───── RECORD EXCERPTS

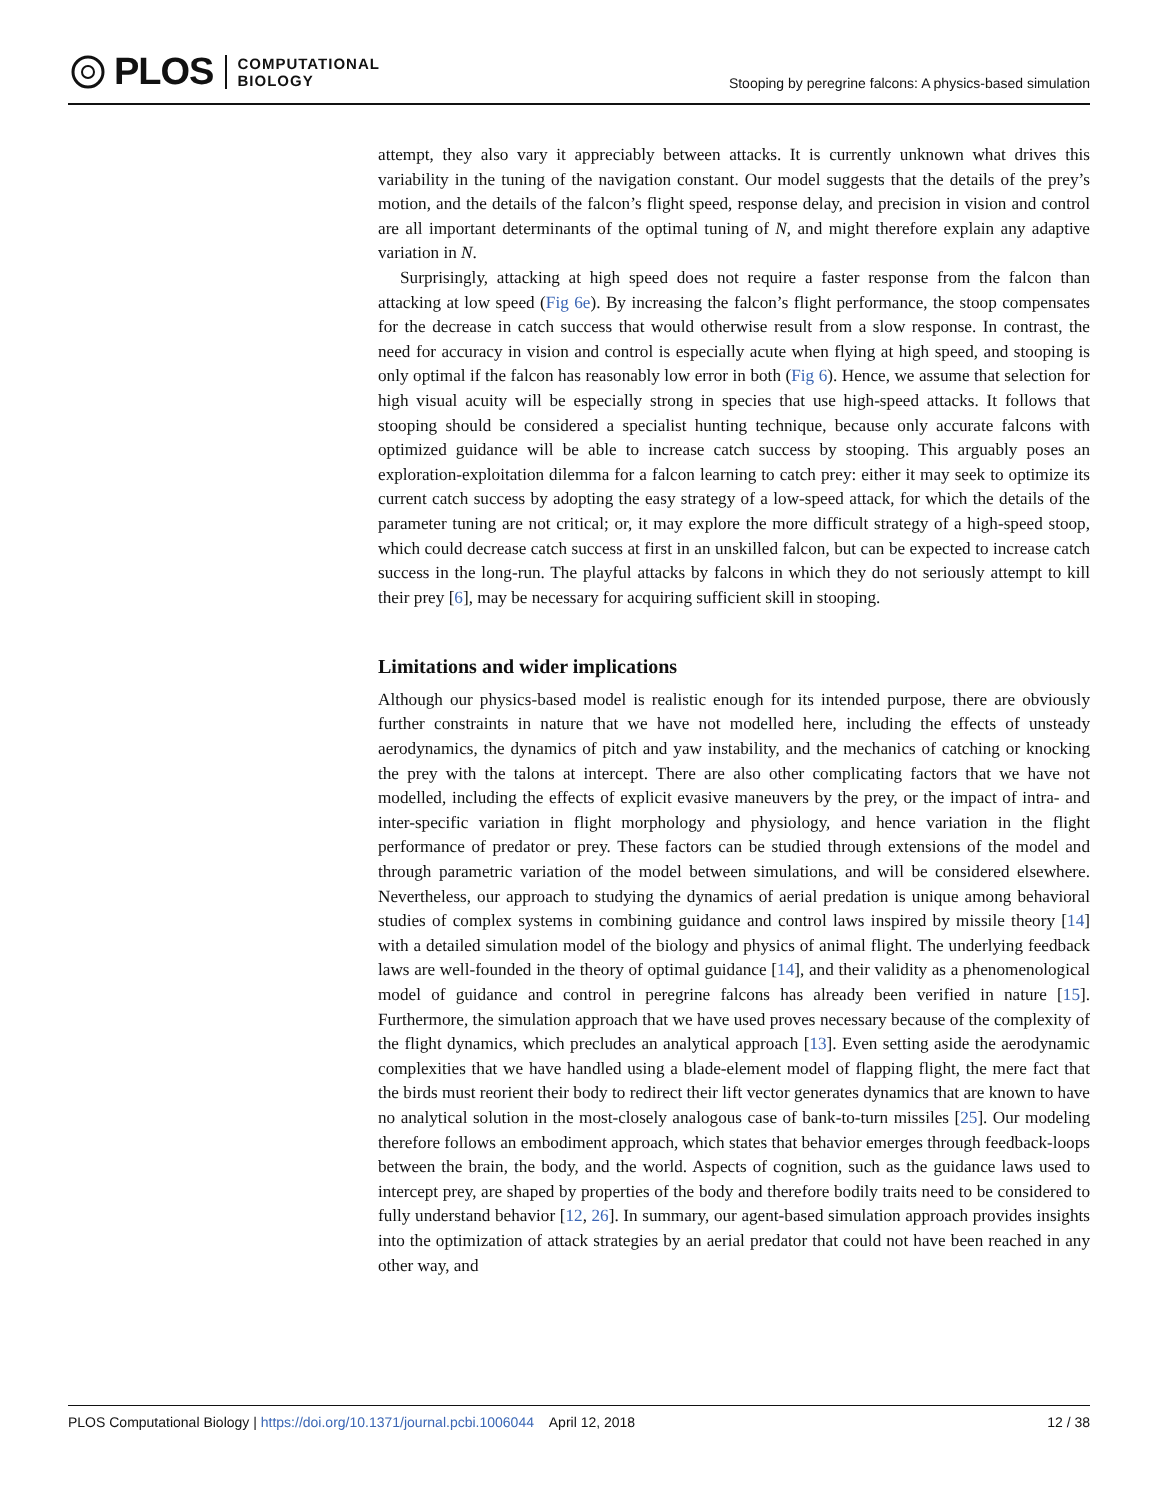PLOS COMPUTATIONAL
BIOLOGY
Stooping by peregrine falcons: A physics-based simulation
attempt, they also vary it appreciably between attacks. It is currently unknown what drives this variability in the tuning of the navigation constant. Our model suggests that the details of the prey’s motion, and the details of the falcon’s flight speed, response delay, and precision in vision and control are all important determinants of the optimal tuning of N, and might therefore explain any adaptive variation in N.
Surprisingly, attacking at high speed does not require a faster response from the falcon than attacking at low speed (Fig 6e). By increasing the falcon’s flight performance, the stoop compensates for the decrease in catch success that would otherwise result from a slow response. In contrast, the need for accuracy in vision and control is especially acute when flying at high speed, and stooping is only optimal if the falcon has reasonably low error in both (Fig 6). Hence, we assume that selection for high visual acuity will be especially strong in species that use high-speed attacks. It follows that stooping should be considered a specialist hunting technique, because only accurate falcons with optimized guidance will be able to increase catch success by stooping. This arguably poses an exploration-exploitation dilemma for a falcon learning to catch prey: either it may seek to optimize its current catch success by adopting the easy strategy of a low-speed attack, for which the details of the parameter tuning are not critical; or, it may explore the more difficult strategy of a high-speed stoop, which could decrease catch success at first in an unskilled falcon, but can be expected to increase catch success in the long-run. The playful attacks by falcons in which they do not seriously attempt to kill their prey [6], may be necessary for acquiring sufficient skill in stooping.
Limitations and wider implications
Although our physics-based model is realistic enough for its intended purpose, there are obviously further constraints in nature that we have not modelled here, including the effects of unsteady aerodynamics, the dynamics of pitch and yaw instability, and the mechanics of catching or knocking the prey with the talons at intercept. There are also other complicating factors that we have not modelled, including the effects of explicit evasive maneuvers by the prey, or the impact of intra- and inter-specific variation in flight morphology and physiology, and hence variation in the flight performance of predator or prey. These factors can be studied through extensions of the model and through parametric variation of the model between simulations, and will be considered elsewhere. Nevertheless, our approach to studying the dynamics of aerial predation is unique among behavioral studies of complex systems in combining guidance and control laws inspired by missile theory [14] with a detailed simulation model of the biology and physics of animal flight. The underlying feedback laws are well-founded in the theory of optimal guidance [14], and their validity as a phenomenological model of guidance and control in peregrine falcons has already been verified in nature [15]. Furthermore, the simulation approach that we have used proves necessary because of the complexity of the flight dynamics, which precludes an analytical approach [13]. Even setting aside the aerodynamic complexities that we have handled using a blade-element model of flapping flight, the mere fact that the birds must reorient their body to redirect their lift vector generates dynamics that are known to have no analytical solution in the most-closely analogous case of bank-to-turn missiles [25]. Our modeling therefore follows an embodiment approach, which states that behavior emerges through feedback-loops between the brain, the body, and the world. Aspects of cognition, such as the guidance laws used to intercept prey, are shaped by properties of the body and therefore bodily traits need to be considered to fully understand behavior [12, 26]. In summary, our agent-based simulation approach provides insights into the optimization of attack strategies by an aerial predator that could not have been reached in any other way, and
PLOS Computational Biology | https://doi.org/10.1371/journal.pcbi.1006044 April 12, 2018 12 / 38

──────────

**TASK BRIEF**
Count every line of the entries that includes "they", and say the number alone.

**COMPLETED EXERCISE**
2